Excellent work. An attitude appears to have taken root here that money - however gained and wherever found - deserves an almost craven esteem or veneration. Maybe Bill English is the hapless naive in all this, but New Zealand, particularly in recent years, has developed a history of welcoming disreputable figures into a degree of respectability, while government ministers have had a tendency to be noticeably lax with regard to issues of probity. It's not a pretty national (or National) picture.

As to your reporting in this and other issues, your people should feature in the Media Awards. I'm assuming we still have a platform that recognises serious investigative journalism? Or is this too risky the way we do things?

I had a discussion a while back with somebody about Kim DC. 'Can't stand him'. My reply was that he's brilliant. Because you got to see all the politicians that were courting him. They just couldn't help themselves.

You really have to question English's judgement, giving implied endorsement to something that looks as much like a dodgy fly-by-night operation as this. Even if this company is completely honest and above-board, it doesn't come across as such. If it all goes tits up and takes investor money with it, there's going to be a lot of frantic scrambling for cover. It must be in the scam-artist instruction manual - find some simp that people trust and ask them to pose for a selfie with you.

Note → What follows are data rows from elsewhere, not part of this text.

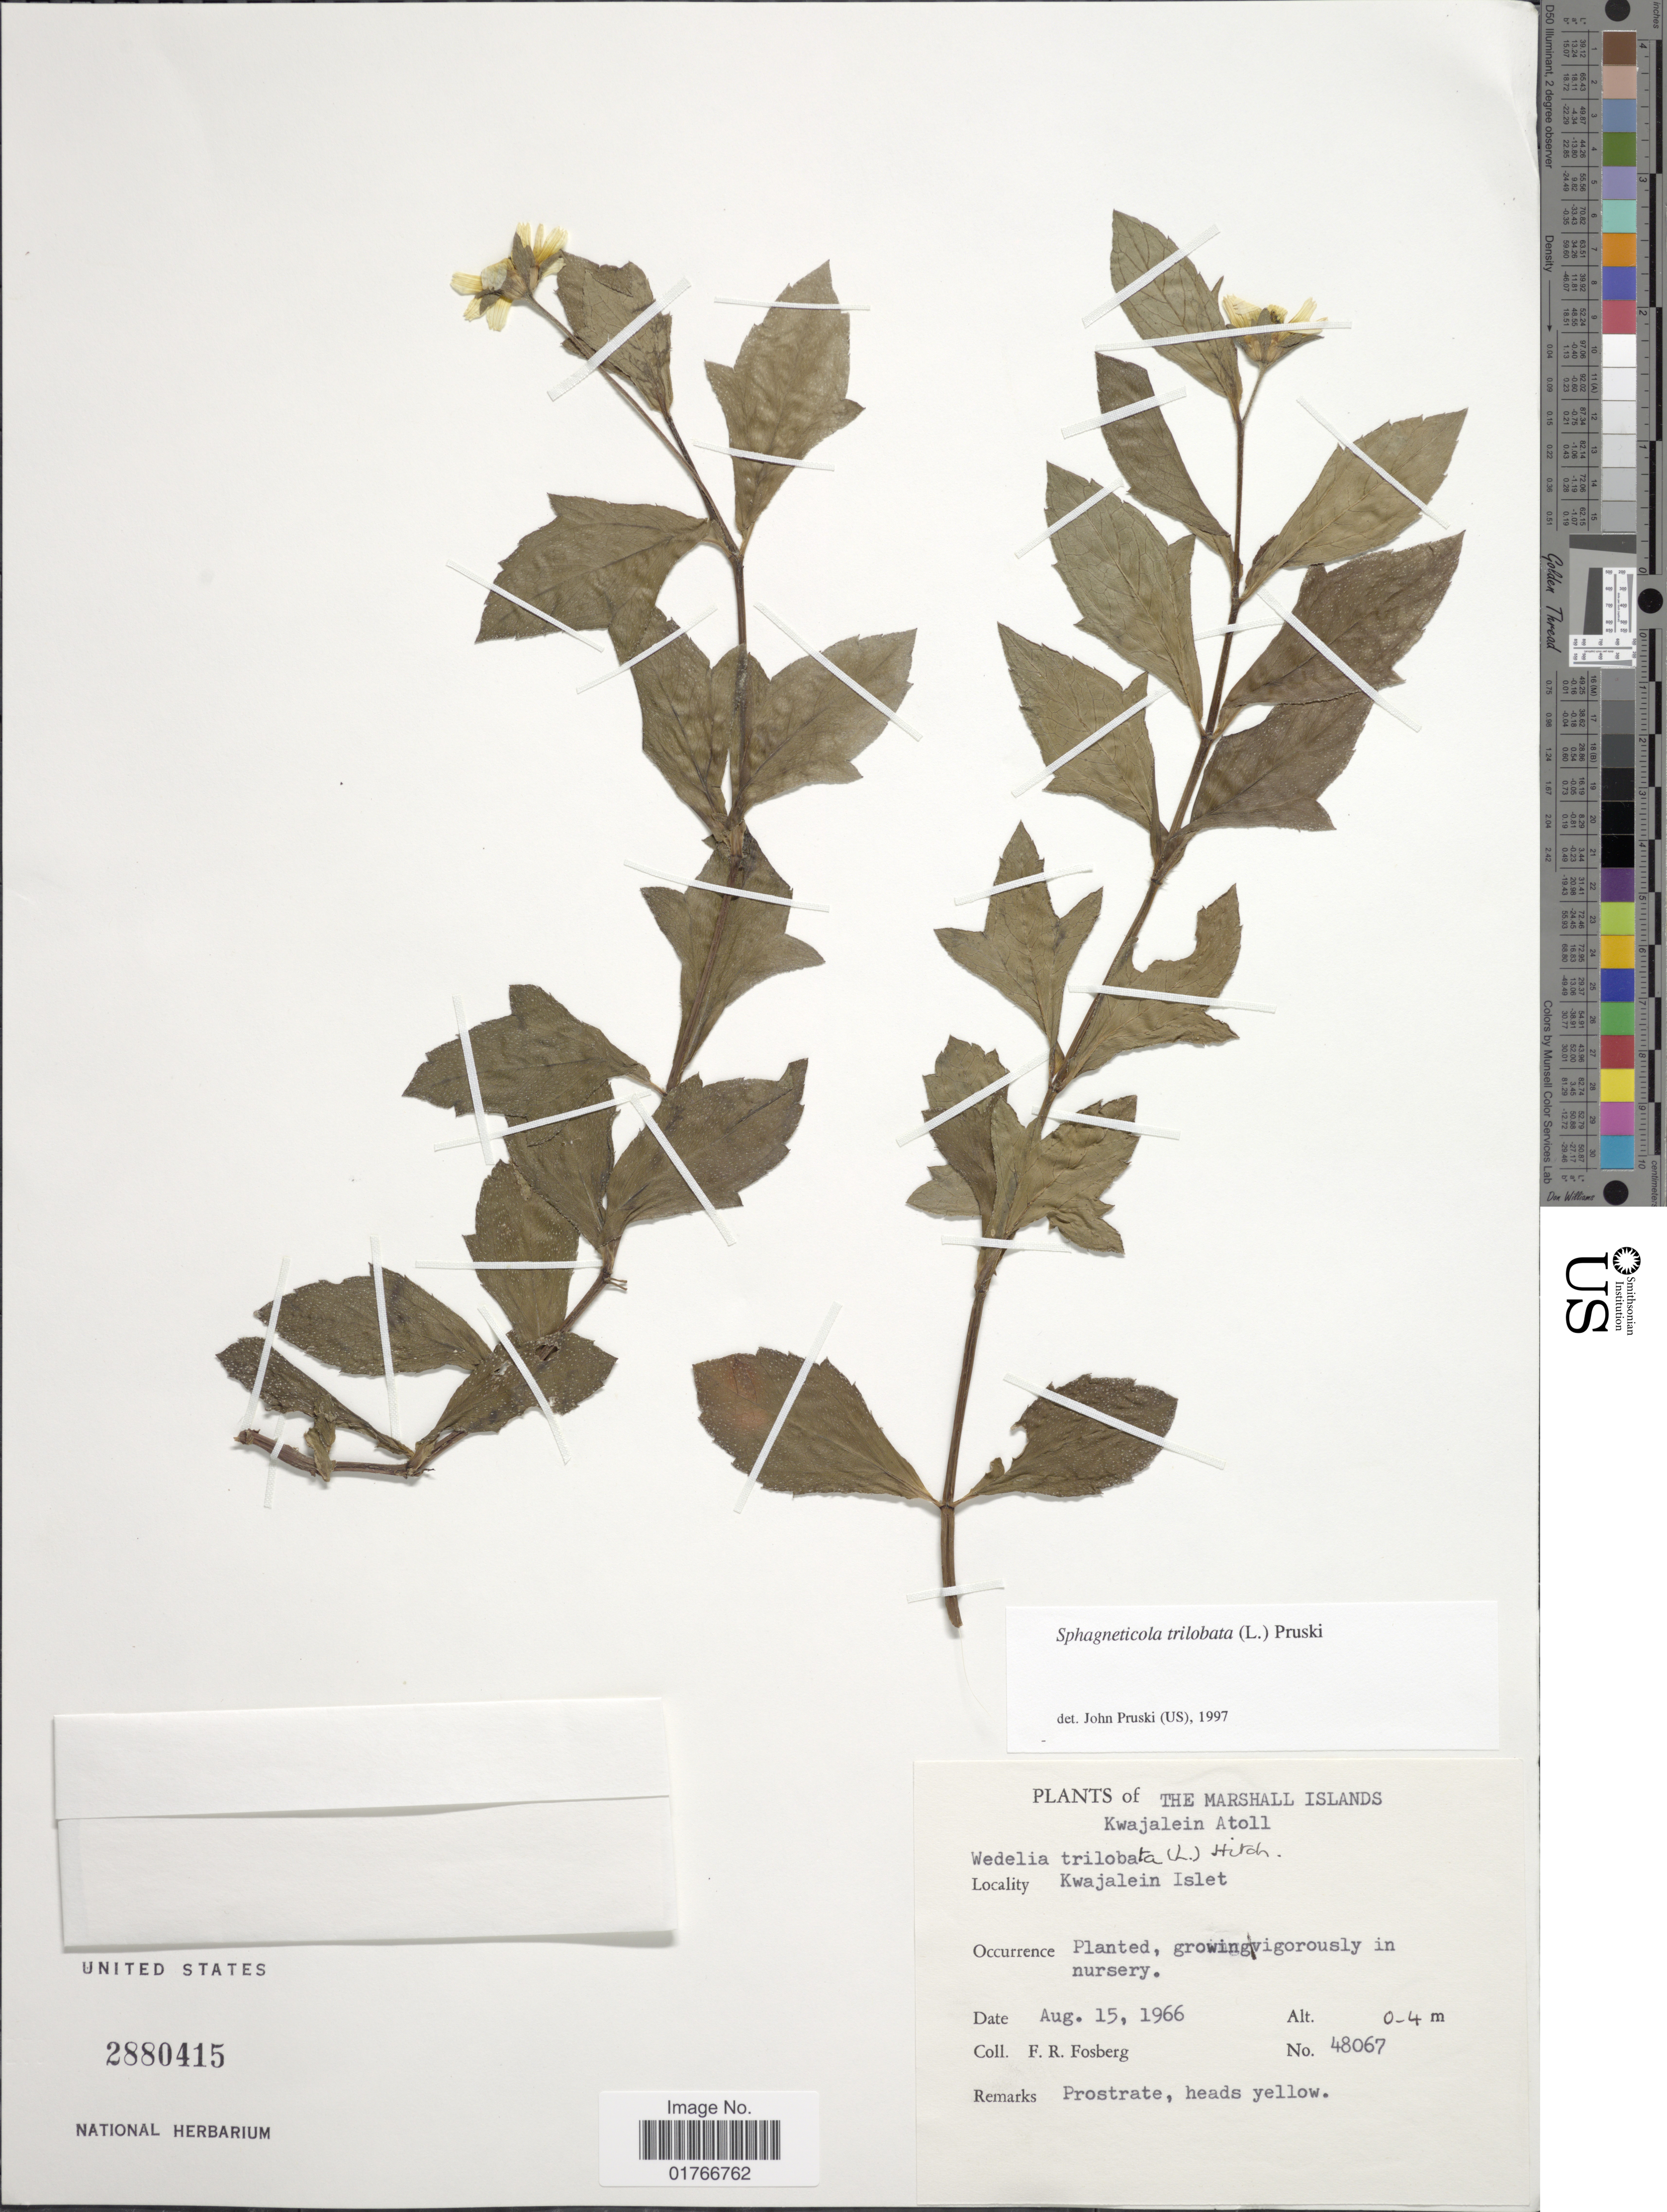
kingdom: Plantae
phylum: Tracheophyta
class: Magnoliopsida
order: Asterales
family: Asteraceae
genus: Sphagneticola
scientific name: Sphagneticola trilobata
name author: (L.) Pruski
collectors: F. R. Fosberg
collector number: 48067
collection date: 1966-08-15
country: Marshall Islands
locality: The Marshall Islands, Kwajalein Atoll, Kwajalein Islet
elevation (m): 0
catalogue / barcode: US 2880415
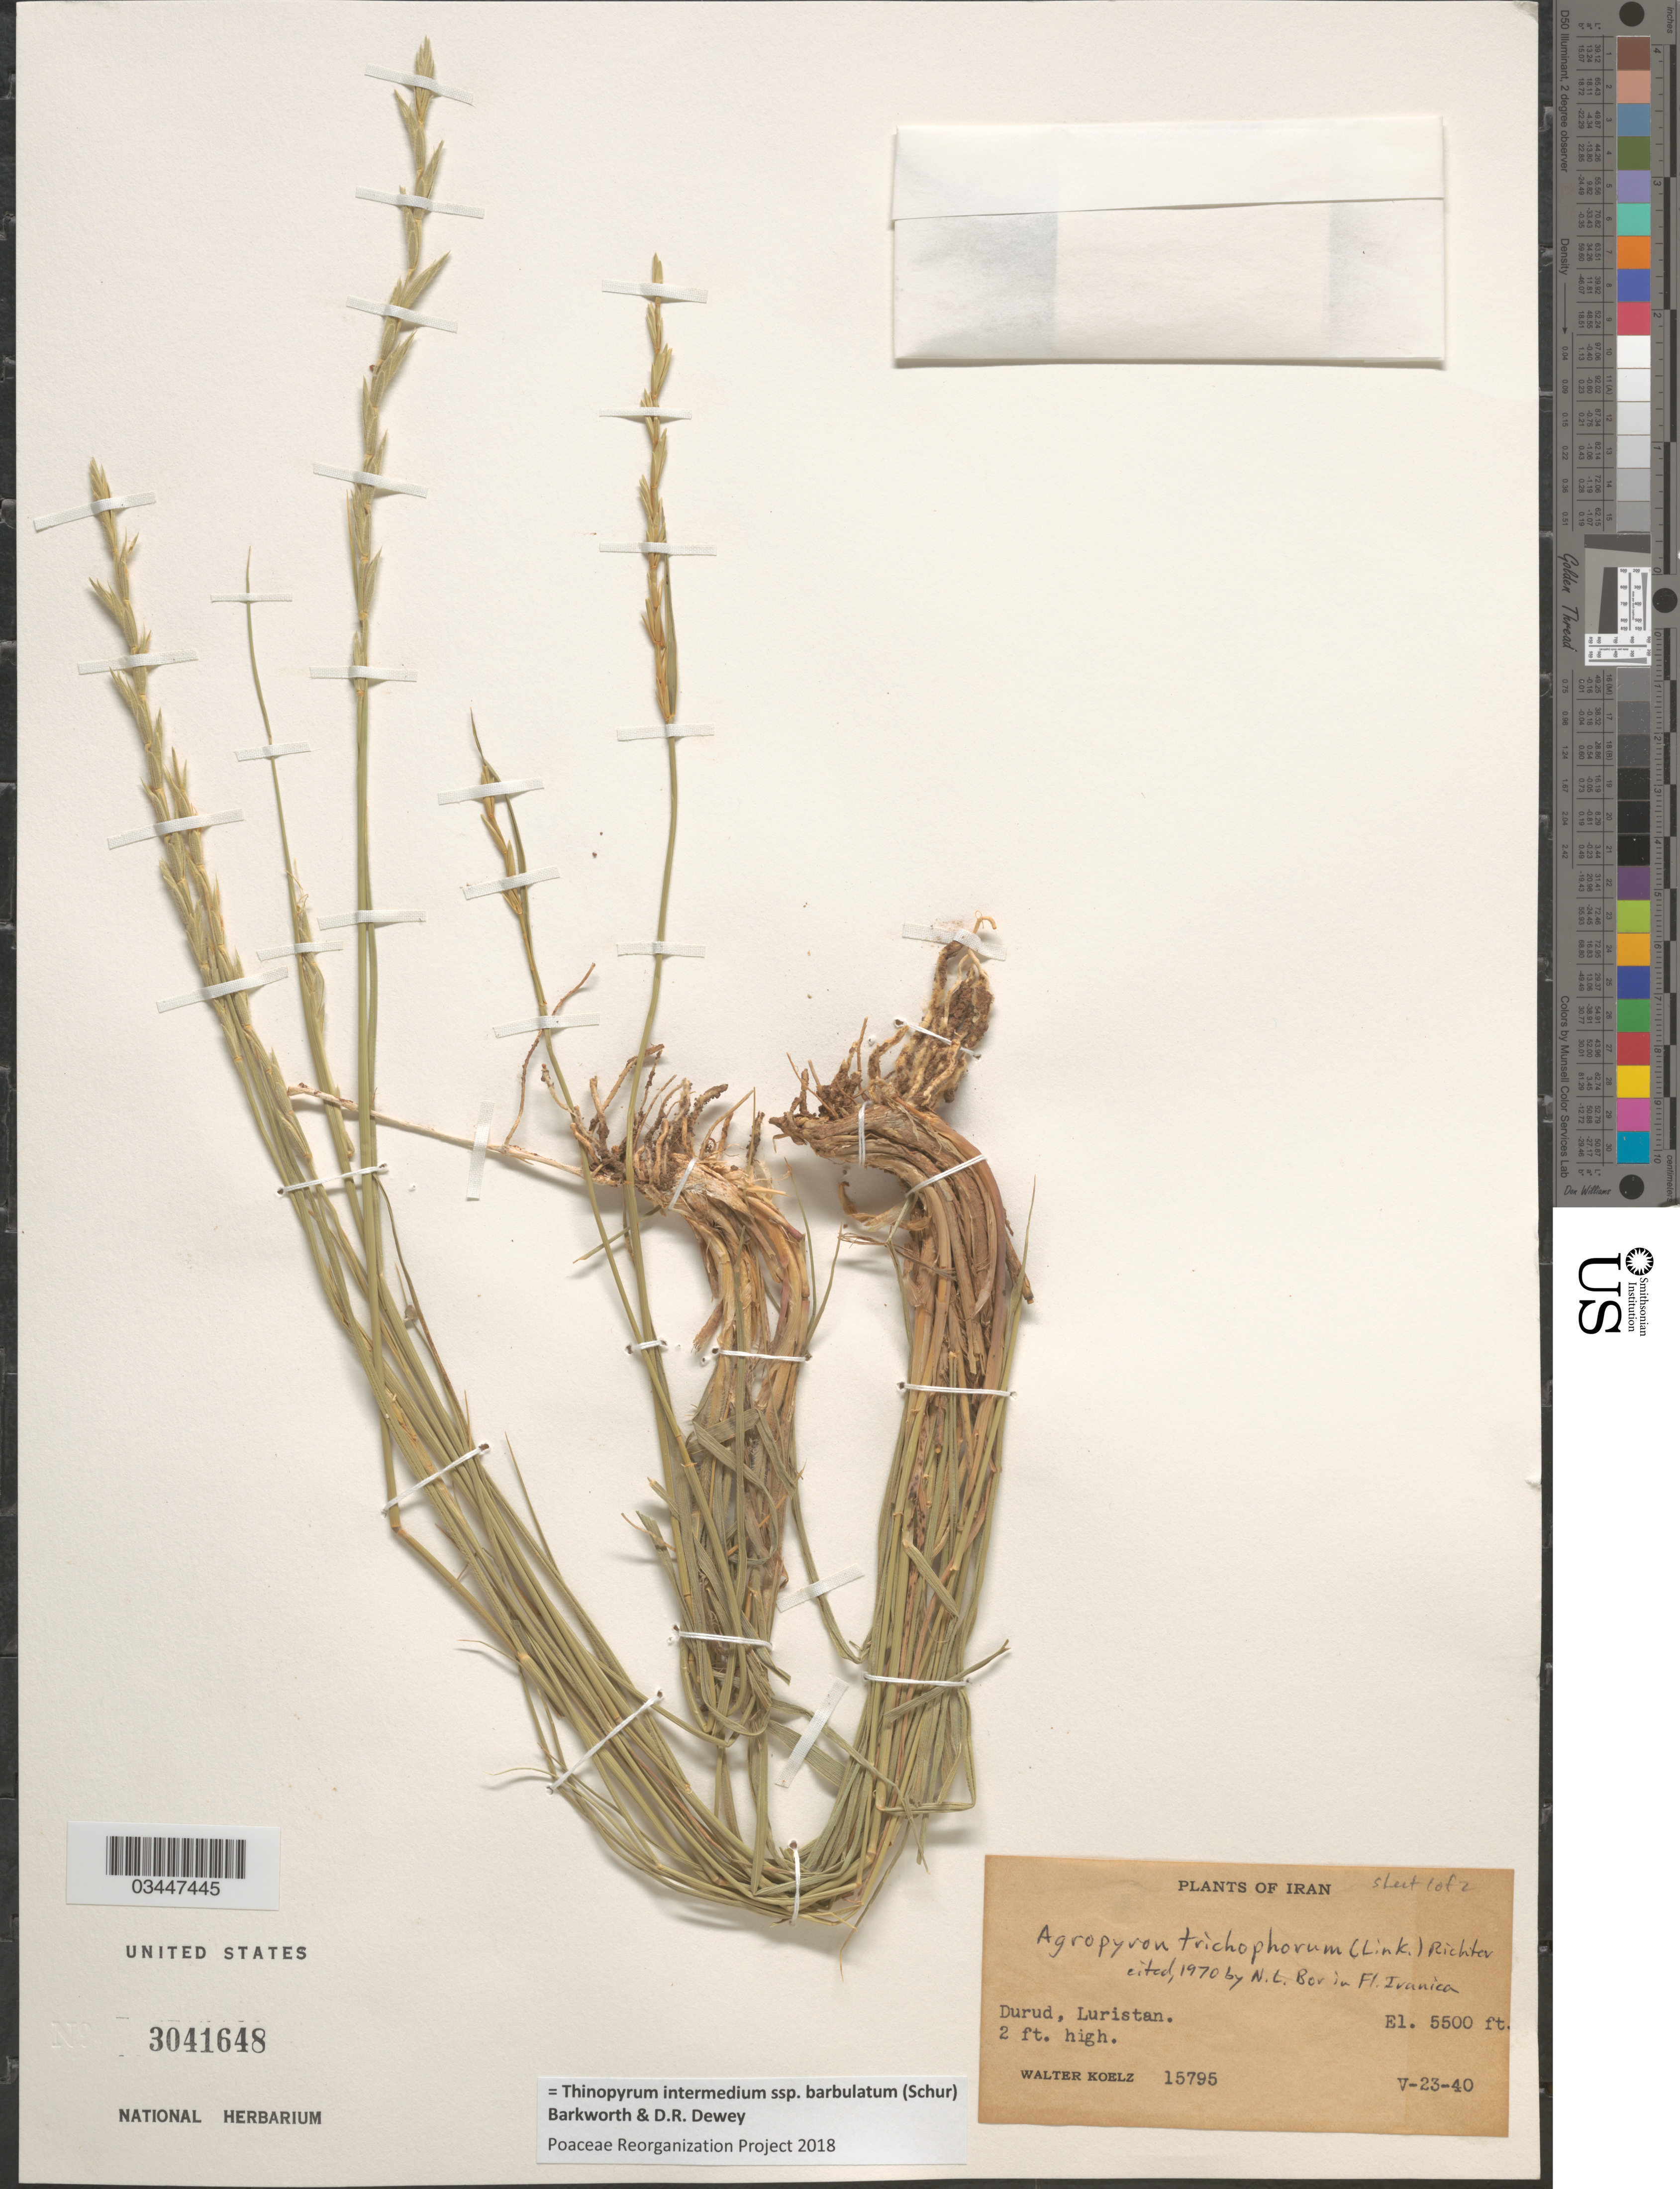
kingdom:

Indeed. This is amateur hour stuff.

Excellent journalism. Thankyou.

Photo means nothing. Anybody who wants to get a photo with PM or any poli could get it within a month or two. If you decided to.

Long time no see Gareth, I just got back from London. I had some contact with Fullerton Markets this morning and they advise that since last month they are 'not onboard' with opening accounts for New Zealanders at the moment.